Yield (using ½ bag of Fearless Chocolate mix): ~15 brownies
Serving size: 1 brownie (~2-inch square)
Ingredients
- 1 stick butter
- 4 oz unsweetened baking chocolate, broken into pieces
- 2 tsp vanilla extract
- 4 large eggs
- 1½ cups (½ bag) Fearless Chocolate Pancake & Muffin Mix
- ½ cup powdered sweetener (i.e. Steviva Fine Powder Blend or Lakanto Powdered Monkfruit Sweetener brands).
- ¼ tsp sea salt
- ½ cup walnuts, chopped – reserve and set aside 2 Tbsp for topping
Instructions
- Preheat oven to 350 degrees Fahrenheit.
- Line an ~11¾ x 7½ inch rectangular baking dish with parchment paper (prioritize lining the bottom of the dish – can oil/spray the sides to avoid sticking).
- Melt the butter and chocolate together in a double boiler, stirring occasionally until smooth (you can also melt the butter and chocolate in a microwave-safe bowl by microwaving in 30-second intervals, stirring between each interval, until smooth).
- Remove from heat. Set bowl aside and stir in the vanilla extract.
- In a large bowl, beat the eggs with a hand or electric mixer until frothy. Set aside.
- In a separate bowl, mix together all dry ingredients (chocolate mix, powdered sweetener, salt, and walnuts).
- Add melted chocolate mixture to the beaten eggs, stirring well until smooth, followed by the dry ingredients, stirring well to combine and incorporate all until reaching the consistency of a smooth batter (note: batter will thicken as it stands so additional liquid should not be needed).

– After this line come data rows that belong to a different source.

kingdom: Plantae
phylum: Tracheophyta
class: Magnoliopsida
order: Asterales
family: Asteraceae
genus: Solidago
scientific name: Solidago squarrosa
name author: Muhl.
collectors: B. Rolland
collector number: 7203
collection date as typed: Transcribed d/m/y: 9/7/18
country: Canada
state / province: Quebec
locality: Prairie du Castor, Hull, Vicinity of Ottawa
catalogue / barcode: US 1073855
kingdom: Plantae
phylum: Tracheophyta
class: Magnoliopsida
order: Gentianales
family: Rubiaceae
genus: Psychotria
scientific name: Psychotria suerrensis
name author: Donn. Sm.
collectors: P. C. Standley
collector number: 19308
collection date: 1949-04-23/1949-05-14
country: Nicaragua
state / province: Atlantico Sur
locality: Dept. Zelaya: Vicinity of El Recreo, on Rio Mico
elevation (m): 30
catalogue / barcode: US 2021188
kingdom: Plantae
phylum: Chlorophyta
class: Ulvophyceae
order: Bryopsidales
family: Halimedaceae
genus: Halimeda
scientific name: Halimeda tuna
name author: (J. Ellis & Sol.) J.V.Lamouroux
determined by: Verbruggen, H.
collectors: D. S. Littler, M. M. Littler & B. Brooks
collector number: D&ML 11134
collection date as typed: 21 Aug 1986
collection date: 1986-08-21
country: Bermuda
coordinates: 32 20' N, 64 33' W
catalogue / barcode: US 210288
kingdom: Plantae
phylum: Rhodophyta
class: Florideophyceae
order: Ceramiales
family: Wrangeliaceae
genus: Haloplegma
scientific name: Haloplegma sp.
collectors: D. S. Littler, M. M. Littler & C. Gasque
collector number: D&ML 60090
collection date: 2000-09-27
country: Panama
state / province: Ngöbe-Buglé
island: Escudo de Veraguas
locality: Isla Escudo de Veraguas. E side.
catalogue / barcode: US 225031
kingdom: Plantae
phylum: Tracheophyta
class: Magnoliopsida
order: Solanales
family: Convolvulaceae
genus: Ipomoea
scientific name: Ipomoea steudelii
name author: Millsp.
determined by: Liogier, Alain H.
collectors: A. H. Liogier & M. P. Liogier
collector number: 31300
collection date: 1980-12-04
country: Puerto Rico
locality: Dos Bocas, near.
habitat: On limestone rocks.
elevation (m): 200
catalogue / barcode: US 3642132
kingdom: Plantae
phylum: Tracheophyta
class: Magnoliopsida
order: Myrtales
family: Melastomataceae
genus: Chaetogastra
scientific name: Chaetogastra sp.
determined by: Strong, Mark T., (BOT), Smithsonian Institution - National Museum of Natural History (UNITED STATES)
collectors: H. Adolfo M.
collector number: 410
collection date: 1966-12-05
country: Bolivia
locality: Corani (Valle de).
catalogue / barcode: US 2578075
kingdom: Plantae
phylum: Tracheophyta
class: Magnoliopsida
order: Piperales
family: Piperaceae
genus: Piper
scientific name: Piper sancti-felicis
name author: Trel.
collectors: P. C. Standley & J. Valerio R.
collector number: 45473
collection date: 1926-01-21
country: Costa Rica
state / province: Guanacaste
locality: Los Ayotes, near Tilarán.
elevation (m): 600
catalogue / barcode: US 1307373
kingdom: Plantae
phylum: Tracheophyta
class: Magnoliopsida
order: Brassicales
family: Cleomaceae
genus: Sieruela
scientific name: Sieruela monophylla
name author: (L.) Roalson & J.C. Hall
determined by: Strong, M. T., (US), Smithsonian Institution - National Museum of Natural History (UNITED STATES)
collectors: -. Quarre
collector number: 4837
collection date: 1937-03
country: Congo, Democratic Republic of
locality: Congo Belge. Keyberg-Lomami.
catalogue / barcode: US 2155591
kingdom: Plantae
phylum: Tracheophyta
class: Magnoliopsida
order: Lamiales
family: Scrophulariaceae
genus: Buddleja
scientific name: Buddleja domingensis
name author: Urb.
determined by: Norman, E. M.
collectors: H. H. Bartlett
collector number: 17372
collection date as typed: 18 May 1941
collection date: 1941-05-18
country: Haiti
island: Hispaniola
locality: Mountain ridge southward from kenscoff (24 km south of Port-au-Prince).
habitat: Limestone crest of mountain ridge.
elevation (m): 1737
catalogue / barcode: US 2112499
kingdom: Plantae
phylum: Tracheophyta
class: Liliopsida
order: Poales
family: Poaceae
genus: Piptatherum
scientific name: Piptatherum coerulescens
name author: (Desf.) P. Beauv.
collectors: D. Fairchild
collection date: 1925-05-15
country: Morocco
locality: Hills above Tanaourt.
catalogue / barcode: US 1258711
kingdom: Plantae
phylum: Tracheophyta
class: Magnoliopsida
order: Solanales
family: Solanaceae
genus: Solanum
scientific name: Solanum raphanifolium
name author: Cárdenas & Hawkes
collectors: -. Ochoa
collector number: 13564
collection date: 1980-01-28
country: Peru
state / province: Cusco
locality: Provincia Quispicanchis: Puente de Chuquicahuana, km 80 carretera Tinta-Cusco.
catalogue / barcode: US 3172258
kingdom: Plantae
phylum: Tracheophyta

- Transfer the batter to the lined baking dish, and using the back of a spatula, smooth the top of the batter to ensure an even distribution.
- Sprinkle the remaining chopped walnuts over the top and press down gently.
- Bake for 22 to 24 minutes (note: brownies will continue to cook for a few minutes after removing from oven – avoid overbaking).
- Allow to cool completely before removing from baking dish or slicing.
- Can wrap and freeze in an airtight container for an ‘anytime’ chocolate fix!